Mit seiner verstörend impulsiven Art saugt der ungelernte Instinktschauspieler nämlich schnell alle Aufmerksamkeit an. Wenn er Filmsätze spricht, klingen sie nur selten mal bloß gelernt, sondern vielfach impulsiv, besessen, triebhaft, teilweise wie improvisiert und nicht selten sogar, als sei er wie „Beat“, die Paraderolle unter lauter Paraderollen, auch real voll auf Drogen. „Manchmal hat er mehr mich gespielt als ich ihn“, meinte Jannis Niewöhner bei der Serienpremiere in Berlin und wirkte fast von sich selbst überrascht. Das allerdings könnte durchaus ein bisschen Understatement sein, womöglich sogar Pose. Schließlich dürfte er sich nicht ganz zufällig mit ähnlich heißen Eisen wie Elias M’Barek, Florian David Fitz oder Jannik Schümann die Superstaragentur teilen. Und mit etwas schmutziger Fantasie ließe sich gar die Liebesbeziehung zur ähnlich angesagten Kollegin Emilia Schüle als so gezielt karrierefördernd interpretieren, wie sie auf dem superstarpaarsüchtigen Boulevard nun mal ist.

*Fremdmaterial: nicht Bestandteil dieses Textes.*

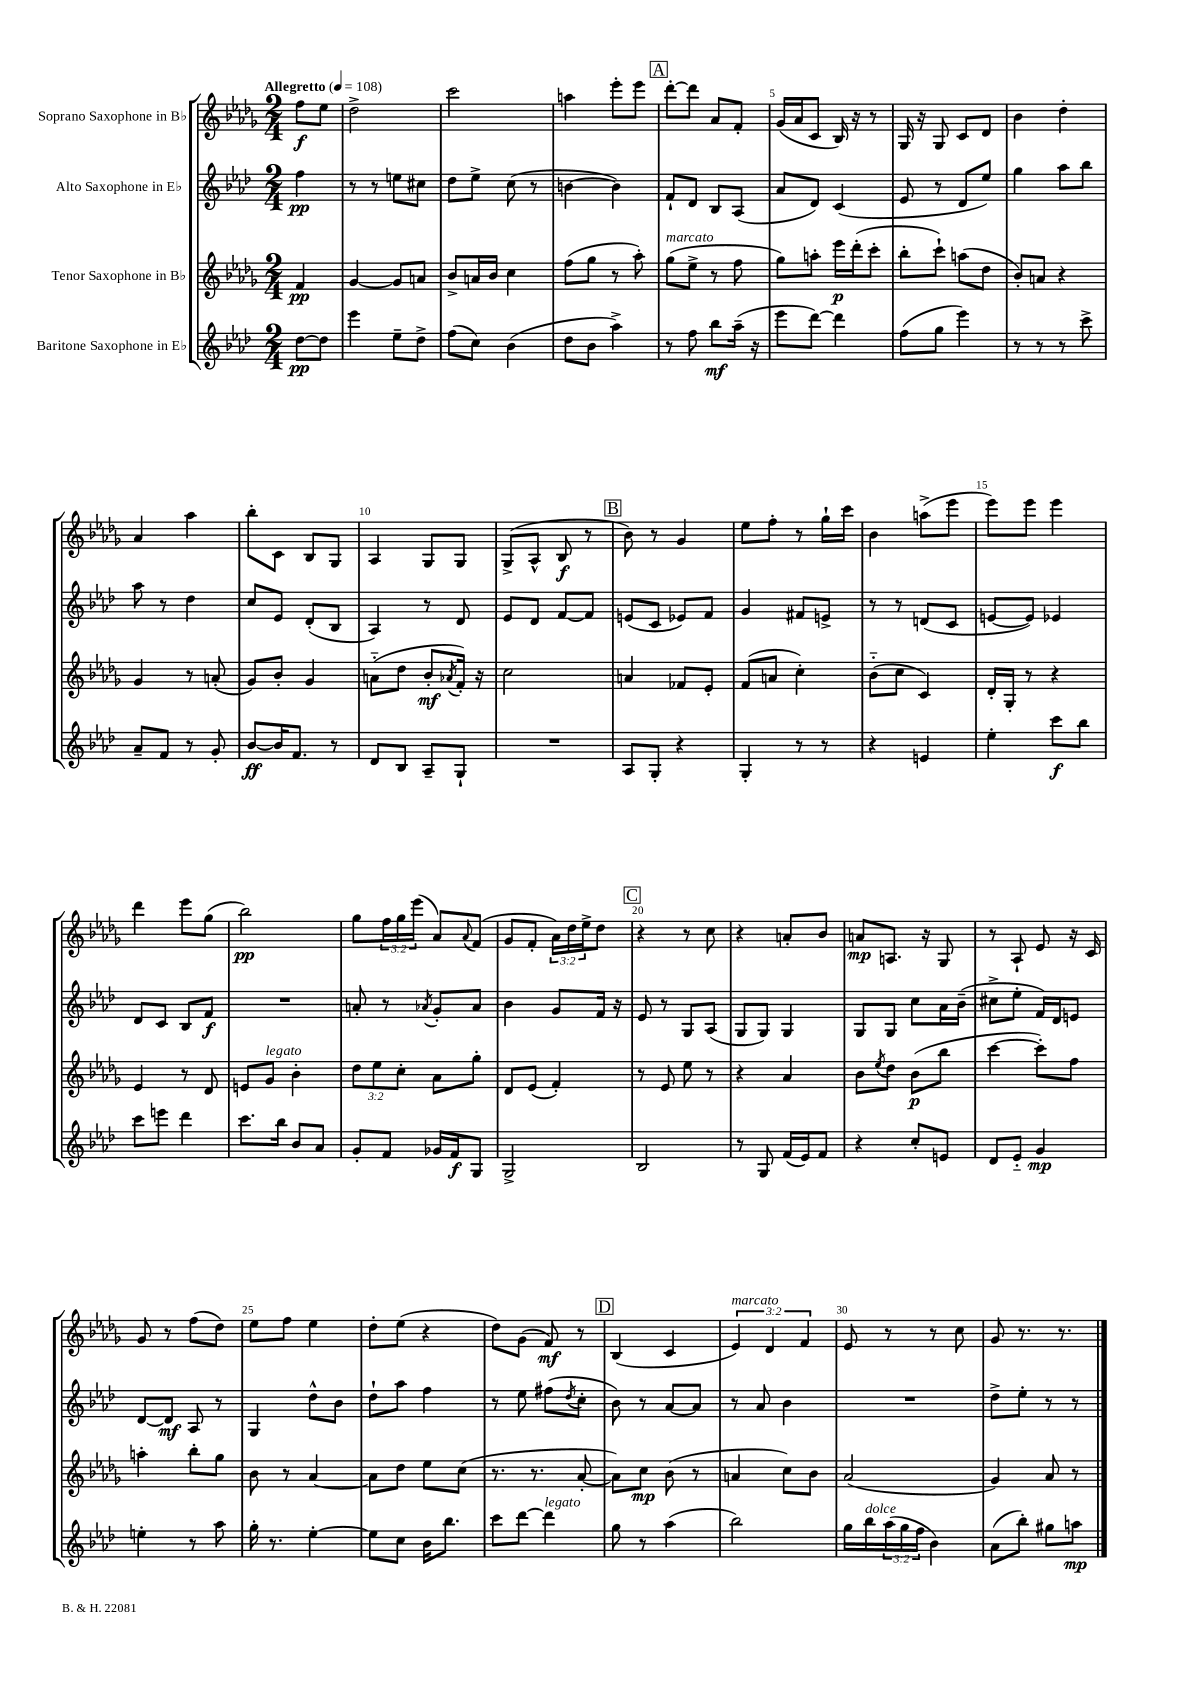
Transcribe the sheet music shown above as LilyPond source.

<<
\new StaffGroup <<
\new Staff = "s0" \with { instrumentName = "Soprano Saxophone in Bb" } {
    \clef treble \key des \major \numericTimeSignature \time 2/4 \override Staff.TupletNumber.text = #tuplet-number::calc-fraction-text \partial 4 \tempo "Allegretto" 4 = 108
    f''8\f ees''8 |
    des''2-> |
    c'''2 |
    a''4 ees'''8-. ees'''8 |
    \mark \markup { \box "A" } des'''8~-. des'''8 aes'8 f'8-. |
    ges'16( aes'16 c'8 bes16) r16 r8 |
    ges16 r16 ges8 c'8 des'8 |
    bes'4 des''4-. |
    aes'4 aes''4 |
    bes''8-. c'8 bes8 ges8 |
    aes4 ges8 ges8 |
    ges8->( aes8-^ bes8\f r8 |
    \mark \markup { \box "B" } bes'8) r8 ges'4 |
    ees''8 f''8-. r8 ges''16-! c'''16 |
    bes'4 a''8->( ees'''8 |
    ees'''8) ees'''8 ees'''4 |
    des'''4 ees'''8 ges''8( |
    bes''2\pp) |
    ges''8 \tuplet 3/2 { f''16 ges''16 ees'''16( } aes'8) \appoggiatura { aes'8 } f'8( |
    ges'8 f'8-. \tuplet 3/2 { aes'16) des''16 ees''16-> } des''8 |
    \mark \markup { \box "C" } r4 r8 c''8 |
    r4 a'8-. bes'8 |
    a'8\mp a8. r16 ges8 |
    r8 aes8-! ees'8 r16 c'16 |
    ges'8 r8 f''8( des''8) |
    ees''8 f''8 ees''4 |
    des''8-. ees''8( r4 |
    des''8) ges'8( f'8\mf) r8 |
    \mark \markup { \box "D" } bes4( c'4 |
    \tuplet 3/2 { ees'4^\markup { \italic "marcato" }) des'4 f'4 } |
    ees'8 r8 r8 c''8 |
    ges'8 r8. r8. \bar "|." |
}
\new Staff = "s1" \with { instrumentName = "Alto Saxophone in Eb" } {
    \clef treble \key aes \major \numericTimeSignature \time 2/4 \partial 4
    f''4\pp |
    r8 r8 e''8 cis''8 |
    des''8 ees''8-> c''8( r8 |
    b'4~ b'4) |
    \mark \markup { \box "A" } f'8-! des'8 bes8 aes8( |
    aes'8 des'8) c'4( |
    ees'8 r8 des'8 ees''8) |
    g''4 aes''8 bes''8 |
    aes''8 r8 des''4 |
    c''8 ees'8 des'8-.( bes8 |
    aes4) r8 des'8 |
    ees'8 des'8 f'8~ f'8 |
    \mark \markup { \box "B" } e'8( c'8 ees'8) f'8 |
    g'4 fis'8 e'8-> |
    r8 r8 d'8( c'8 |
    e'8~ e'8) ees'4 |
    des'8 c'8 bes8 f'8\f |
    R2 |
    a'8-. r8 \acciaccatura { aes'8 } g'8-. aes'8 |
    bes'4 g'8 f'16 r16 |
    \mark \markup { \box "C" } ees'8 r8 g8 aes8( |
    g8 g8) g4 |
    g8 g8 c''8 aes'16 bes'16--( |
    cis''8-> ees''8-. f'16) des'16 e'8 |
    des'8~ des'8\mf aes8 r8 |
    g4 des''8-^ bes'8 |
    des''8-! aes''8 f''4 |
    r8 ees''8 fis''8( \acciaccatura { des''8 } c''8-. |
    \mark \markup { \box "D" } bes'8) r8 aes'8~ aes'8 |
    r8 aes'8 bes'4 |
    R2 |
    des''8-> ees''8-. r8 r8 \bar "|." |
}
\new Staff = "s2" \with { instrumentName = "Tenor Saxophone in Bb" } {
    \clef treble \key des \major \numericTimeSignature \time 2/4 \override Staff.TupletNumber.text = #tuplet-number::calc-fraction-text \partial 4
    f'4\pp |
    ges'4~ ges'8 a'8 |
    bes'8-> a'16 bes'16 c''4 |
    f''8( ges''8 r8 aes''8-.) |
    \mark \markup { \box "A" } ges''8^\markup { \italic "marcato" }( ees''8-> r8 f''8 |
    ges''8) a''8-. ees'''16\p des'''16-.( c'''8-. |
    bes''8-. c'''8-!) a''8( des''8 |
    bes'8-.) a'8 r4 |
    ges'4 r8 a'8-.( |
    ges'8) bes'8-. ges'4 |
    a'8-_( des''8 bes'8-.\mf \acciaccatura { aes'8 } f'16-.) r16 |
    c''2 |
    \mark \markup { \box "B" } a'4 fes'8 ees'8-. |
    f'8( a'8 c''4-.) |
    bes'8-_( c''8 c'4) |
    des'16-. ges16-. r8 r4 |
    ees'4 r8 des'8 |
    e'8 ges'8^\markup { \italic "legato" } bes'4-. |
    \tuplet 3/2 { des''8 ees''8 c''8-. } aes'8 ges''8-. |
    des'8 ees'8( f'4-.) |
    \mark \markup { \box "C" } r8 ees'8 ees''8 r8 |
    r4 aes'4 |
    bes'8 \acciaccatura { ees''8 } des''8 bes'8\p( bes''8 |
    c'''4~ c'''8-.) f''8 |
    a''4-. bes''8-. ges''8 |
    bes'8 r8 aes'4~ |
    aes'8 des''8 ees''8 c''8( |
    r8. r8. aes'8~-. |
    \mark \markup { \box "D" } aes'8) c''8\mp bes'8( r8 |
    a'4 c''8) bes'8 |
    aes'2( |
    ges'4) aes'8 r8 \bar "|." |
}
\new Staff = "s3" \with { instrumentName = "Baritone Saxophone in Eb" } {
    \clef treble \key aes \major \numericTimeSignature \time 2/4 \override Staff.TupletNumber.text = #tuplet-number::calc-fraction-text \partial 4
    des''8~\pp des''8 |
    ees'''4 ees''8-- des''8-> |
    f''8( c''8) bes'4( |
    des''8 bes'8 aes''4->) |
    \mark \markup { \box "A" } r8 f''8 bes''8\mf aes''16--( r16 |
    ees'''8 des'''8~) des'''4 |
    f''8( g''8 ees'''4) |
    r8 r8 r8 c'''8-> |
    aes'8-- f'8 r8 g'8-. |
    bes'8~\ff bes'16 f'8. r8 |
    des'8 bes8 aes8-- g8-! |
    R2 |
    \mark \markup { \box "B" } aes8 g8-. r4 |
    g4-. r8 r8 |
    r4 e'4 |
    ees''4-. c'''8\f bes''8 |
    c'''8 e'''8 des'''4 |
    c'''8. bes''16 bes'8 aes'8 |
    g'8-. f'8 ges'16 f'16\f g8 |
    g2-> |
    \mark \markup { \box "C" } bes2 |
    r8 g8 f'16( ees'16) f'8 |
    r4 c''8-. e'8 |
    des'8 ees'8-_ g'4\mp |
    e''4-. r8 aes''8 |
    g''16-. r8. ees''4~-. |
    ees''8 c''8 bes'16 bes''8. |
    c'''8 des'''8~ des'''4^\markup { \italic "legato" } |
    \mark \markup { \box "D" } g''8 r8 aes''4( |
    bes''2) |
    g''16 bes''16^\markup { \italic "dolce" } \tuplet 3/2 { aes''16( g''16 f''16 } bes'4) |
    aes'8( bes''8-.) gis''8 a''8\mp \bar "|." |
}
>>
>>
\layout { \context { \Score \override BarNumber.break-visibility = ##(#f #t #t) barNumberVisibility = #(every-nth-bar-number-visible 5) } }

Könnte, dürfte, ließe – es sind indes ein paar Konjunktive zu viel fürs einschüchternde Talent dieses Autodidakten aus gutem Theaterhause, dessen knieerweichender James-Dean-Gedächtnisblick aus blauen Augen auf Bildschirm und Leinwand fast nie berechnend wirkt. Nicht mehr zumindest. Denn annähernd zwei Jahrzehnte nach seinem Kinderrollendebüt im „Tatort“ Münster, hat sich Jannis Niewöhner längst von aller Niedlichkeit freigespielt – raus aus dem Brot-und-Butter-Mittelmaß von „Stolberg“ bis „Ostwind“, hoch auf die Weltbühne global wahrgenommener Streamingserien wie „Beat“ oder „Berlin Station“, in denen er endlich Mut zur Hässlichkeit zeigt. Es dürften nicht die letzten sein, mit denen er noch vorm 30. Geburtstag auch international für Furore sorgt. Im Grunde steht er ja erst am Anfang seiner Karriere – und ist doch längst dort, wo viele niemals hinkommen.